Why I won’t be returning: In all honesty it felt like sitting down with an old girlfriend for a cup of coffee. You sit across from each other and and have that moment when you slowly realize why you’re not still together. All of her quirks and faults that you once found endearing are now just annoying as hell. You may always love aspects of her, but you now fully realize her time is totally up… just like WOW.
By now you’ve heard, WOW is going free to play (at least the first twenty levels..). Love it or hate it, World of Warcraft was (and still is) undoubtedly the most popular MMO in history. World of Warcraft was so popular at one point that it boasted an insane 12 million subscribers. That’s 12 million people paying a MONTHLY fee of $15.00. Blizzard and Activison were making so much money that they could probably feed a hungry 3rd world nation sloppy joes on a regular basis (yum). Recent numbers show that over 600,000 people have quit playing WOW since last years launch of Cataclysm (bringing the number of subscribers to 11.4 million). Here is a list of things that made players like myself leave the game and never look back.
Blizzard and Activison were making so much money that they could probably feed a hungry 3rd world nation sloppy joes on a regular basis (yum).
1. Failed Security: If you’ve ever played World of Warcraft you’ve probably had your account hacked. Yes, all your gold, purple pants and sentimental pixels were sold to a vendor to help pay some gold farmers rent. How the hackers manage to get thousands of passwords each and every day is a total mystery, but getting hacked in WOW was a pretty common occurrence (no matter how careful you were). Blizzard was always great about returning lost items, but getting your stuff back was a MAJOR hassle right on par with getting a new social security card. Their “solution”…The Authenticator.

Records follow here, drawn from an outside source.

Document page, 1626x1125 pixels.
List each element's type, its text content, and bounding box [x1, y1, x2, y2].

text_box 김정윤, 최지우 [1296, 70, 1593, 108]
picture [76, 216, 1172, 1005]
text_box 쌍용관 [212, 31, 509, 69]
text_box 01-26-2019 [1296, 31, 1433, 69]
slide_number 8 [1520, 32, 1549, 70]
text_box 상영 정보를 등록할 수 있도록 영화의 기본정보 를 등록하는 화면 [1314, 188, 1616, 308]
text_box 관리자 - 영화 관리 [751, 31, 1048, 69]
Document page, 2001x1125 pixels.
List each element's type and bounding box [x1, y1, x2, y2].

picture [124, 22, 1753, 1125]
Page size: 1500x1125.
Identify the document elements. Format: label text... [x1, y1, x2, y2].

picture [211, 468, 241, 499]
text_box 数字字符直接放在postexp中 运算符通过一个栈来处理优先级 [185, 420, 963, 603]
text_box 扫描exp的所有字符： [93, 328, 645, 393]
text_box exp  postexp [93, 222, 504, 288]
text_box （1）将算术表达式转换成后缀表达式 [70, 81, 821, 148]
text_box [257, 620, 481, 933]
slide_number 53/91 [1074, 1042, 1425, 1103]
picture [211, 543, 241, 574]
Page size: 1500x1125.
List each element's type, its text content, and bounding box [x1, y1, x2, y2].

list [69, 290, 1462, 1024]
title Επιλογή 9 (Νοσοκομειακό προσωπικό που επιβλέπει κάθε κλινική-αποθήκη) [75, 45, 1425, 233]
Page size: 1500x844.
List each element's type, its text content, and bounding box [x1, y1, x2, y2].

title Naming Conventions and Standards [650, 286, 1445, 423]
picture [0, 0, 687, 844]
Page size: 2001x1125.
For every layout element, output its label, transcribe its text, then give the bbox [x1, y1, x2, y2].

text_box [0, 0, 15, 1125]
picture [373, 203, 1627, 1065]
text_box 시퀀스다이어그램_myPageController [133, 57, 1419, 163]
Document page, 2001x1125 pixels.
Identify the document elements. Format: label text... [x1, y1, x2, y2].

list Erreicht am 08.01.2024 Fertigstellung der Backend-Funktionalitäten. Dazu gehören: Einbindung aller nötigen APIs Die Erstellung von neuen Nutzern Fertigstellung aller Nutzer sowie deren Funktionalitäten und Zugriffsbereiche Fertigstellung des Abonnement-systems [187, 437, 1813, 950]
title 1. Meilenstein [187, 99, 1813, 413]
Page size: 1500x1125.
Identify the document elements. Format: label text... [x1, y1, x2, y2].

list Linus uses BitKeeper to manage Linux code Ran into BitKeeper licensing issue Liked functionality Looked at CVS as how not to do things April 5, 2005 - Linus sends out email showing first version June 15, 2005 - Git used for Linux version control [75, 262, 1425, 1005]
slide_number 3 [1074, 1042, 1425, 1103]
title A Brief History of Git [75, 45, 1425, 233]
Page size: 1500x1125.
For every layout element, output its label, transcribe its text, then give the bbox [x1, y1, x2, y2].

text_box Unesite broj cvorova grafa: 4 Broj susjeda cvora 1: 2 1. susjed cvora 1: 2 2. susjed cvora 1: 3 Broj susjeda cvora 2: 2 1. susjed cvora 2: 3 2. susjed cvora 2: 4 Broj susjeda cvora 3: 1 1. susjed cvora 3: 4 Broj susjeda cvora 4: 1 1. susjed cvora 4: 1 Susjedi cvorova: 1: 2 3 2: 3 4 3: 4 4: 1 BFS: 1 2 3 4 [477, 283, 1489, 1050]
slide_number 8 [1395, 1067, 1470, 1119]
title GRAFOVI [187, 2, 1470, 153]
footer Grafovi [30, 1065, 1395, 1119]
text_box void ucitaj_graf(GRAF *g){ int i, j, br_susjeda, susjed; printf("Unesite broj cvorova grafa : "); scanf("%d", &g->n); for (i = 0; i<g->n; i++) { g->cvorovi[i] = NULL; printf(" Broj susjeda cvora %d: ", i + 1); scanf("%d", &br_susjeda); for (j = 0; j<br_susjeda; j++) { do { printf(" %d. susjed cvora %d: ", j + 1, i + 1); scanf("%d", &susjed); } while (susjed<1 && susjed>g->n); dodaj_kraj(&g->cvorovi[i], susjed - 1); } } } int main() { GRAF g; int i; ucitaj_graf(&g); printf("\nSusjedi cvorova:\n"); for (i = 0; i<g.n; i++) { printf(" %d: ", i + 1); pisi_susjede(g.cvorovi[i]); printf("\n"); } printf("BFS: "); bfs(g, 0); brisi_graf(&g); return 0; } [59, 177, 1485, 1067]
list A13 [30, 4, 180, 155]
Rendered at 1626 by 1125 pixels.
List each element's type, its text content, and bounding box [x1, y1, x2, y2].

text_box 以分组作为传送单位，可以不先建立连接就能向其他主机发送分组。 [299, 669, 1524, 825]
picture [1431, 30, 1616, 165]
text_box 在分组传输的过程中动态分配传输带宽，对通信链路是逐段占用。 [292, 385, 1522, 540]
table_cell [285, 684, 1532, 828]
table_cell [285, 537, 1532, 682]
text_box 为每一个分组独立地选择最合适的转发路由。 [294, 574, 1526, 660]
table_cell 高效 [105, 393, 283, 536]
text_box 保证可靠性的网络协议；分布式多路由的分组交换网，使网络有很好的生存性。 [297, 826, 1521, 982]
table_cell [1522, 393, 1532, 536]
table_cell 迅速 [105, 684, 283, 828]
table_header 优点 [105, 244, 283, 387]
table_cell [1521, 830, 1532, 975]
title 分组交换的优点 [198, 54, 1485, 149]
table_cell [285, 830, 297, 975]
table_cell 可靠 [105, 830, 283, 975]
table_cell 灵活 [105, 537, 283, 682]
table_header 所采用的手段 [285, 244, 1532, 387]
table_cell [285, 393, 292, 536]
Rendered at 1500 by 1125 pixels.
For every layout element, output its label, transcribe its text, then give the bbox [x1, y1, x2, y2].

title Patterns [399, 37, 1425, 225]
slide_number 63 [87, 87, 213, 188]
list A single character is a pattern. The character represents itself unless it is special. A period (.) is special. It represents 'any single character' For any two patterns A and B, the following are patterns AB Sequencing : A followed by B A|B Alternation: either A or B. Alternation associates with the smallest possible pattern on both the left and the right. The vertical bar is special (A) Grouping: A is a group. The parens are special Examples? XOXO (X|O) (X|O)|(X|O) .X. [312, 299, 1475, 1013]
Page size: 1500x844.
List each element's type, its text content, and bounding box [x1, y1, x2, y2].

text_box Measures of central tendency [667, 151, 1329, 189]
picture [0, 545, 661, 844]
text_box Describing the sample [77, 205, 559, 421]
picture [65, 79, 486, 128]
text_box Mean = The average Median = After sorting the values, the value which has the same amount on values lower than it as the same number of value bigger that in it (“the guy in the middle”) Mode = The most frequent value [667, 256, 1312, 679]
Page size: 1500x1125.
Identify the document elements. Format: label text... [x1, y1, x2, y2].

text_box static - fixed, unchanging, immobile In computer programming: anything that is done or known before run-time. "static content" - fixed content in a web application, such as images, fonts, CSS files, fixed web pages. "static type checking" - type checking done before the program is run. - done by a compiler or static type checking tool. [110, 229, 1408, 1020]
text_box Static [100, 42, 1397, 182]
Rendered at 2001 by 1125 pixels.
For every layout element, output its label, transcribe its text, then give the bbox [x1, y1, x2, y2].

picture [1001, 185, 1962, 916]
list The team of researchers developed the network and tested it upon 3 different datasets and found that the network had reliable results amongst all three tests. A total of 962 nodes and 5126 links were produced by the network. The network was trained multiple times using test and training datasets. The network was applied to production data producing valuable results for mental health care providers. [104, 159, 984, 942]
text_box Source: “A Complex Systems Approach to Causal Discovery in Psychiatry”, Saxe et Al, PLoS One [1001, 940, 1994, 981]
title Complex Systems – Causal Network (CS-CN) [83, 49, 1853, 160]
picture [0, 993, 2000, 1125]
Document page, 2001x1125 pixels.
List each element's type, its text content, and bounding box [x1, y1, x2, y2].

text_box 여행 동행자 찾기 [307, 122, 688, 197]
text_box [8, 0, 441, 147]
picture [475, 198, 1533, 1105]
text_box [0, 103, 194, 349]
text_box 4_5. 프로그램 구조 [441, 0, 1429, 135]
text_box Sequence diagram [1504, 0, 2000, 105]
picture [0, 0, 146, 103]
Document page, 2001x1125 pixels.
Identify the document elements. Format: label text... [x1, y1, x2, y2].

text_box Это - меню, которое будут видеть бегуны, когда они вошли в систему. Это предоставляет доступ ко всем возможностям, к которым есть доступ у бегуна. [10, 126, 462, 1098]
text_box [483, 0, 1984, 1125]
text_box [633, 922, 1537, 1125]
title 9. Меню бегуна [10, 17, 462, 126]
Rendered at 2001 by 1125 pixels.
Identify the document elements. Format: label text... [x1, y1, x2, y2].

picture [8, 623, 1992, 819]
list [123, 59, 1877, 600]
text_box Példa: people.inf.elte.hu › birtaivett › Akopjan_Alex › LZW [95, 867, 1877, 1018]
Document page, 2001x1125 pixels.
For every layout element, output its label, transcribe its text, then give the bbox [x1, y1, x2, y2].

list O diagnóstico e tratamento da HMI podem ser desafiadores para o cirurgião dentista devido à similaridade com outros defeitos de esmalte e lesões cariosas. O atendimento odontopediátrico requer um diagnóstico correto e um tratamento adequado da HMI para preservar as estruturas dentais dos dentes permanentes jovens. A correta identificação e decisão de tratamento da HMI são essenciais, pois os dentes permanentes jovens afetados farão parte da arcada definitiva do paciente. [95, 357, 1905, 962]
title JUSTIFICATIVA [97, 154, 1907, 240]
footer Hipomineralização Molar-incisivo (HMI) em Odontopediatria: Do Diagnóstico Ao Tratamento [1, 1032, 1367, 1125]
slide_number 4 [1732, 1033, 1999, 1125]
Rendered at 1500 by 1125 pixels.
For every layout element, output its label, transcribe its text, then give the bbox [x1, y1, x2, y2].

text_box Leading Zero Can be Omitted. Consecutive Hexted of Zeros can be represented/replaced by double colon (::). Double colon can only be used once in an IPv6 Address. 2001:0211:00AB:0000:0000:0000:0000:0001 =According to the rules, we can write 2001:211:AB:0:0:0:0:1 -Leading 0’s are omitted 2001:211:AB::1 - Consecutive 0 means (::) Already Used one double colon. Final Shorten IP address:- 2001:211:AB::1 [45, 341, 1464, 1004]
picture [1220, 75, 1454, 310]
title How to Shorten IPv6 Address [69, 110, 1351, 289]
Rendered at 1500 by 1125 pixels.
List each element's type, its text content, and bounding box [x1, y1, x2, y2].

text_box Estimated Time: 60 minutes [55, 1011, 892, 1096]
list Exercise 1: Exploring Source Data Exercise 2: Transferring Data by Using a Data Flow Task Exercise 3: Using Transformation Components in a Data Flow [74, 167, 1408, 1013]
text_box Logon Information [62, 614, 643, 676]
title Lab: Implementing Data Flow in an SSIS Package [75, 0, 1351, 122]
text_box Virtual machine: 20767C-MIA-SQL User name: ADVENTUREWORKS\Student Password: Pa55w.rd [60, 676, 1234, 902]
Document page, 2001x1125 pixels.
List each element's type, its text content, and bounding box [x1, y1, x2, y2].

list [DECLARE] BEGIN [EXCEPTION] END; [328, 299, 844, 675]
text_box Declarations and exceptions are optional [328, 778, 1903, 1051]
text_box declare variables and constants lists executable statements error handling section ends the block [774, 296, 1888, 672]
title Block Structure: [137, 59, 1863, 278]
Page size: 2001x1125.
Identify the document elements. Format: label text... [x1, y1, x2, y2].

2. Authenticator: WOW security was getting breached so frequently that the only way to stop accounts from getting hacked was to force paying customers to type in a randomly generated code (longer than a nuclear launch code) each and every time they want to play. If you wanted guaranteed security you’d have to get an ap for your cell phone or get a hold of an official Blizzard authenticator key chain. Wrapped in a fancy package, players felt like they were doing something “cool” the first dozen times they typed in their authentication code, but soon it became arduous and annoying. Can’t the the login… I dunno, just be secure? What is the point of a password if Blizzard can’t find a way to protect their paying customers?
3. No Actual WAR in Warcraft: Sure there are epic battles, fights with dragons, and thousands upon thousands of quests, but there really is no WAR in Warcraft. What do I mean by this? There is no feeling of urgency to any of it, no real narrative that ties everything together. Sure, there is a story buried in there somewhere, but the player really has to go searching for it. The game is all about “STUFF”. Most of the time players can be found sitting around town showing off their latest purple outfit or fancy riding mount. Somewhere along the line the true focus of the game became item acquirement and not adventure. Most players want nothing to do with the people on their servers. WOW became so large that walking through a capital city was like walking through Time’s Square.. just don’t make eye contact!
4. It’s Old and Dated: Blizzard knows this and is preparing for a mass player exodus. Sure, as long as WOW servers are up, people will keep playing, but we will probably see a steady drop in the player base for many years to come. When WOW was released in 2004 it was one of the best looking and playing games on the market, but a lot has changed since 2004. Games like Dragon Age and Fallout 3 have changed what players come to expect from an RPG. People want great stories with with great characters, not fetch quests.
5. Going Free to Play: The Big news is that Blizzard is making WOW free to play up to level 20. If history is any indicator, MMOs go free to play when their subscriptions start to dwindle. The idea is to draw in new players and breathe life into a struggling product. The following games started out with a traditional subscription model and went free to play: Lord of the Rings Online, City of Heroes, Champions Online, Age of Conan, Dungeons and Dragons: Online…and many more. Free to play isn’t a bad model, it’s just sort of shocking to see Blizzard go that route. It’s almost as if they know their days are numbered.
I’m in no way knocking a great game, just pointing out some major flaws that may be driving players away. I’m keeping my fingers crossed that Blizzard’s top-secret new MMO looks at some of the game-breaking flaws of WOW and makes sure that they never… ever.. happen again.